Custom-fit knees
Specially fitted implants for total knee replacements can now be made for each patient.TOTAL knee replacement (TKR) is the surgical procedure of choice for advanced osteoarthritis of the knee.
Modern TKR is a reliable procedure that consistently alleviates the pain of arthritis and improves function. It is, however, continuously evolving to make it a faster and safer procedure while improving the long-term survivorship of the implants.
Built-to-fit
A fairly recent technology, which promises to satisfy all these requirements, is the use of patient-specific instruments (PSIs). These PSIs are manufactured with the aid of magnetic resonance images (MRIs) or computed tomography (CT) of the patient’s limb. These are then used during surgery to consistently and reliably improve the mechanical alignment of the limb, which has been proven to increase long-term success.
The surgical time is also significantly reduced.
The entire planning of the surgery is done before the actual operation, with the dimensions, angles, and rotation of the bone cuts determined beforehand. Even the appropriate sizes of the implants are known before the actual surgery.
The large inventory that is necessary for the conventional procedure is greatly reduced, from several large trays, to a single box of instruments specific to the patient.
A set of bone models in exact dimensions as the patient’s own bone is provided by implant manufacturers such that the cuts can be simulated and measured for accuracy days before the operation.
During the actual surgery, the PSIs are mounted onto the patient’s bone and cuts are made after simply checking the components for accuracy.
The process of inserting large metal rods into the shaft of the bone in conventional surgery, which could lead to fat embolism, is avoided.
Reduced operative time and smaller number of instruments have been individually proven to reduce the infection rates of surgery in large-scale national registry data involving hundreds of thousands of patients.
The faster operation and smaller incisions in the muscle that is necessary with the use of PSIs could allow even faster mobilisation of the patient, and this too has proven efficacious in reducing the rare but potentially fatal thromboembolic complications of this surgery.
The mechanical alignment of the limb has been previously reliably improved with the use of computer navigated total knee replacement.

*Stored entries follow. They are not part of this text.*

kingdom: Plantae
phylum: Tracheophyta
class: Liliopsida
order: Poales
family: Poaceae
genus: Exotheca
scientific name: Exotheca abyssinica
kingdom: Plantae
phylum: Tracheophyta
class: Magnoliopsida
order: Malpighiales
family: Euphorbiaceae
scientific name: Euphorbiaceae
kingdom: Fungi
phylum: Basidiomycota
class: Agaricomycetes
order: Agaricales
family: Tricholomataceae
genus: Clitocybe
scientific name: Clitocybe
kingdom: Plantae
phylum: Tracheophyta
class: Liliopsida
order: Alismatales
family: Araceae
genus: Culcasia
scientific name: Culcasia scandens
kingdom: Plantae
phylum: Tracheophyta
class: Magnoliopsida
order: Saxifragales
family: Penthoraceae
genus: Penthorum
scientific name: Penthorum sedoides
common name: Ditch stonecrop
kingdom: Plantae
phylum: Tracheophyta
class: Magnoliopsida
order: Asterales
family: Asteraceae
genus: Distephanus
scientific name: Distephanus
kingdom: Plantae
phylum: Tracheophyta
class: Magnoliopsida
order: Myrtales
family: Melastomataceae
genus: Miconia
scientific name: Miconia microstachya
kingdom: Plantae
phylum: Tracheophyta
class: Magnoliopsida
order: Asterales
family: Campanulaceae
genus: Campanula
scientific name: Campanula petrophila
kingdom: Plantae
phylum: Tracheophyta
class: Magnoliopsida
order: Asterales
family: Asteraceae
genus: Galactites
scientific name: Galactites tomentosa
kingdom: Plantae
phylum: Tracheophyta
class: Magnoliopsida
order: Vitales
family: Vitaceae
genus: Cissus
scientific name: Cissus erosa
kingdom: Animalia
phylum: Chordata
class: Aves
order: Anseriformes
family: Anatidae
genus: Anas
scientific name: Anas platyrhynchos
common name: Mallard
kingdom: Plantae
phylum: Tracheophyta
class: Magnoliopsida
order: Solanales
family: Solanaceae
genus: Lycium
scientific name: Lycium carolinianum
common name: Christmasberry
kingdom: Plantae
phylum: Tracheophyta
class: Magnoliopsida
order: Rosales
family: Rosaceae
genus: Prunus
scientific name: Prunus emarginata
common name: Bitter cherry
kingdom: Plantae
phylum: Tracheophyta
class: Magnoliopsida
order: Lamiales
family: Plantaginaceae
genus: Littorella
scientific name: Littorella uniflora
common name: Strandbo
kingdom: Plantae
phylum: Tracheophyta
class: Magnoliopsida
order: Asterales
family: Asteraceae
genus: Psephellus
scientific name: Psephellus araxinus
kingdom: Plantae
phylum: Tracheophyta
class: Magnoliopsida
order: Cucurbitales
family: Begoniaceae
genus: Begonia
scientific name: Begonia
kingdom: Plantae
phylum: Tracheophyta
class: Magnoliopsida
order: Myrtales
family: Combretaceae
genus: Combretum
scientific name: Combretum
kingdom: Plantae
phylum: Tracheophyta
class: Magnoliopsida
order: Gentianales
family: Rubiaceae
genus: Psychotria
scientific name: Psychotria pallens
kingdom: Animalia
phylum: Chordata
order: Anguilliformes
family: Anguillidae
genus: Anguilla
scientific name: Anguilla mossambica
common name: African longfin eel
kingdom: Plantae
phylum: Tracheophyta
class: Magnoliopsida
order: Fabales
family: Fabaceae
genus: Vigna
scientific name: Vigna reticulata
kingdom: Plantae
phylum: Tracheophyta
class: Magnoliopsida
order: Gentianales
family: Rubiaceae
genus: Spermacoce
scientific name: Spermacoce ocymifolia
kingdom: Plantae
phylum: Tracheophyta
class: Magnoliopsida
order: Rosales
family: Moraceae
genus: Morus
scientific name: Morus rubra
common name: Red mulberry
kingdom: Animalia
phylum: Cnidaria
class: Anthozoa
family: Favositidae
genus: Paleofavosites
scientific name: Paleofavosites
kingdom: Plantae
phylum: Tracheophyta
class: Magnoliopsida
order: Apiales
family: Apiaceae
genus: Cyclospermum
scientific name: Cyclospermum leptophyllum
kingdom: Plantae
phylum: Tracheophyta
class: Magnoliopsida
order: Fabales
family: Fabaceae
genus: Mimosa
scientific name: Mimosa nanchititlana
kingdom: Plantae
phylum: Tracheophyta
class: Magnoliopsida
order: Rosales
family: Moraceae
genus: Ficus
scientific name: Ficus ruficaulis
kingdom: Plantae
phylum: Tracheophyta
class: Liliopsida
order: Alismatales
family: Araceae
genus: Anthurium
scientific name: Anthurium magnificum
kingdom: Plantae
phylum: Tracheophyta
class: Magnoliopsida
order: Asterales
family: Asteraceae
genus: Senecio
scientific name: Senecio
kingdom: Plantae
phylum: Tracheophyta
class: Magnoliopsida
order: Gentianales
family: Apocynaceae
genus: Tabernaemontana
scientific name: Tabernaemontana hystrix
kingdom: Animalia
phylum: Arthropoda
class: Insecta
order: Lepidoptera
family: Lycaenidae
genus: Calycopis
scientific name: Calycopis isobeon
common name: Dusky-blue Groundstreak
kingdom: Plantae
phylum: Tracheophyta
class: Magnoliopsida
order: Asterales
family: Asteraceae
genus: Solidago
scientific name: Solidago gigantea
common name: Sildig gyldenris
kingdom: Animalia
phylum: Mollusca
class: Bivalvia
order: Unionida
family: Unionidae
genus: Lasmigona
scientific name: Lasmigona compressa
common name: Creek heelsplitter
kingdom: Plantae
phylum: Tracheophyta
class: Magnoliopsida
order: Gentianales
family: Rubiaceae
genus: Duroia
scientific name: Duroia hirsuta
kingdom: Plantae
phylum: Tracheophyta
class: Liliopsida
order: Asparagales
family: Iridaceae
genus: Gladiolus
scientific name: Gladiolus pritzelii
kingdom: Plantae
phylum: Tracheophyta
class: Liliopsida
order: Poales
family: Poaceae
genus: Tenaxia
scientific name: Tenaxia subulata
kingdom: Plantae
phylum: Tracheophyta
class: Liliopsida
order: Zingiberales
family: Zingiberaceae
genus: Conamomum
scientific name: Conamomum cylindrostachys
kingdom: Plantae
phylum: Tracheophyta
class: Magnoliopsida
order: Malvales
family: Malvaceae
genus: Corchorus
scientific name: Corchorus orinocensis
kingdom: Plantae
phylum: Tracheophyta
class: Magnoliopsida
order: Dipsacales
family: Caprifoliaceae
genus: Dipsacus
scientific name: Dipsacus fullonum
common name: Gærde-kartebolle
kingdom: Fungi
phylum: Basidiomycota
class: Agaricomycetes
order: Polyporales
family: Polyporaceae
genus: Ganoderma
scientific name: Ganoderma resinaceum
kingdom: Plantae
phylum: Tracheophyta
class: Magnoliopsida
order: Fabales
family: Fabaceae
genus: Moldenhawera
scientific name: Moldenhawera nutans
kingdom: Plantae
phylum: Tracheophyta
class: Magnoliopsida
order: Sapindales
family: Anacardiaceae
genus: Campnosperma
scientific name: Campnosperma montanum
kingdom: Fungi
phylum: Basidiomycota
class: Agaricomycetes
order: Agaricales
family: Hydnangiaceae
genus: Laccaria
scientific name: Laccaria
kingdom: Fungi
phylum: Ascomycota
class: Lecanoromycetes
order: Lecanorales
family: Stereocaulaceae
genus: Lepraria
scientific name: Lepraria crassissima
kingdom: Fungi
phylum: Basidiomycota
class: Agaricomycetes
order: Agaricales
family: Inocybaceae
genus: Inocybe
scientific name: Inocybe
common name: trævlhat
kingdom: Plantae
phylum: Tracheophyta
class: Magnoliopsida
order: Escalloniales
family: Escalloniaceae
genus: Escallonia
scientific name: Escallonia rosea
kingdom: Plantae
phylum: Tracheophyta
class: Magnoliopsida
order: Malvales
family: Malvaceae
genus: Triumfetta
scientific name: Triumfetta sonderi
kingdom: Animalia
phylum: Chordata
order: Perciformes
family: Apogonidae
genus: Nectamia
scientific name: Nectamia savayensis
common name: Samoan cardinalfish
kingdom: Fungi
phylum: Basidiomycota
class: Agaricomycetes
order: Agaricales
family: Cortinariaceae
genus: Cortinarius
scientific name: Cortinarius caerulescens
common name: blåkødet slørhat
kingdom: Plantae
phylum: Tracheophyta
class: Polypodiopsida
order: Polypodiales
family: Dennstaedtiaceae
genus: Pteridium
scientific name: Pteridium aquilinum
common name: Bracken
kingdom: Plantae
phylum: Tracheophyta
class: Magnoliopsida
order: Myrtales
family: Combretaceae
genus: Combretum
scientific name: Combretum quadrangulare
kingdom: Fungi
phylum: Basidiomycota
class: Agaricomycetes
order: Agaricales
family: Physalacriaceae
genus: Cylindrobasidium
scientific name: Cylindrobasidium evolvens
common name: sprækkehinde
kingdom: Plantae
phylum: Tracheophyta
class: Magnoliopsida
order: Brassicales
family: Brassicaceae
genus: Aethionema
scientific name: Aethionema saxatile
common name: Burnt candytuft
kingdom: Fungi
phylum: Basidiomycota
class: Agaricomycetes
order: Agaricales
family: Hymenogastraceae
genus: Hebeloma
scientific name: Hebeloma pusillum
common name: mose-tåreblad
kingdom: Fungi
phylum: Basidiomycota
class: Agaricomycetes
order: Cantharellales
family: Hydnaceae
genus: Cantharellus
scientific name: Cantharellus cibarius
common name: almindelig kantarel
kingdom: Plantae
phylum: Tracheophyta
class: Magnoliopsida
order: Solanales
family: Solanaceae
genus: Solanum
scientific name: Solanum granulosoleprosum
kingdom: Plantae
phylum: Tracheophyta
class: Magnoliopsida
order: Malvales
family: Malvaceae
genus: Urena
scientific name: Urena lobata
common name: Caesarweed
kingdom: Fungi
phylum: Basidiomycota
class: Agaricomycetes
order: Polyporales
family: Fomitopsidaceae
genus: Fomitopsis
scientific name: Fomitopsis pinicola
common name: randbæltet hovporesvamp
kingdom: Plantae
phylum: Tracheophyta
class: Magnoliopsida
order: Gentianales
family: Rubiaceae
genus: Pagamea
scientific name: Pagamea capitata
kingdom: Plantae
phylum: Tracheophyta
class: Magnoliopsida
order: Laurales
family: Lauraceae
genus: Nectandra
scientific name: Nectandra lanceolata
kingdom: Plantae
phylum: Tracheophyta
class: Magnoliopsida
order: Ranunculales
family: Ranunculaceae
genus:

The surgical time with computer navigation however, is significantly higher than conventional surgery, even in those who have published results of more than 1,000 cases.
The entire planning of the surgery, the dimensions of the cuts, and size of the implants are decided during the surgery. Computer navigation also utilises a larger inventory of instruments than conventional surgery, including overhead tracking monitors, which could result in a greater infection risk.
Computer navigation is also expensive and cannot reliably restore rotational alignment of the components (rotational malalignment has been shown to be the leading cause of unresolved anterior knee pain after surgery, causing poor patient satisfaction).
Another problem that has plagued computer navigation is with the multiple reports of fractures within weeks of the surgery, which requires another surgery to fix the fracture and prolonged immobilisation for the fracture to heal. This is caused by the large tracker pins which are drilled into the shaft of the femur (thigh bone) and tibia (leg bone) for computer navigation.
The mechanical alignment is also lost when such fractures occur.
Waiting period
The only downside of PSIs is that the patient will need to wait a month between the CT or MRI scans and the actual surgery. This is the time taken for the scanned images to be exported to a design centre where biomedical engineers use computer-aided design and manufacturing suites to chalk up a draft plan from the images.
This plan will be sent back to the surgeon for verification and approval before the PSIs are manufactured and shipped to the surgeon. The cost is hardly prohibitive, in the range of an additional 10% of the cost of conventional surgery.
Having used both computer navigation in the past and PSIs currently, I find that PSIs are a safer and more reliable option of restoring mechanical alignment when compared to computer navigation.
It also provides several added benefits that make it advantageous both for the elderly patient who requires a quick and less invasive surgery, as well as for the young who demand faster return to function and long-term survival of the implants.
When utilising this technology with several evidence-based practices, the overall safety and reliability of the procedure is enhanced. Advanced perioperative pain management techniques allow patients to actively bend their knee while being wheeled out of the operation room and walk with support the day after surgery with minimal pain (early mobilisation has been proven in studies to significantly reduce the incidence of deep-vein thrombosis, which could lead to the potentially fatal complication of pulmonary embolism).
No injections are given to the patient in most instances after the first post-operative day, and pain has been reliably managed with oral medications alone.
Occasionally, patients have been allowed to return home as early as the third day after surgery (at request).
On the whole, this is likely one of the more significant advances in knee replacement surgery in recent times. PSIs improve mechanical alignment without the added risks of computer navigation, provide a low learning curve in the hands of trained surgeons, and have several other added benefits that make it an attractive option for the treatment of advanced arthritis of the knee.
In essence, it is computer navigation in a safe little box.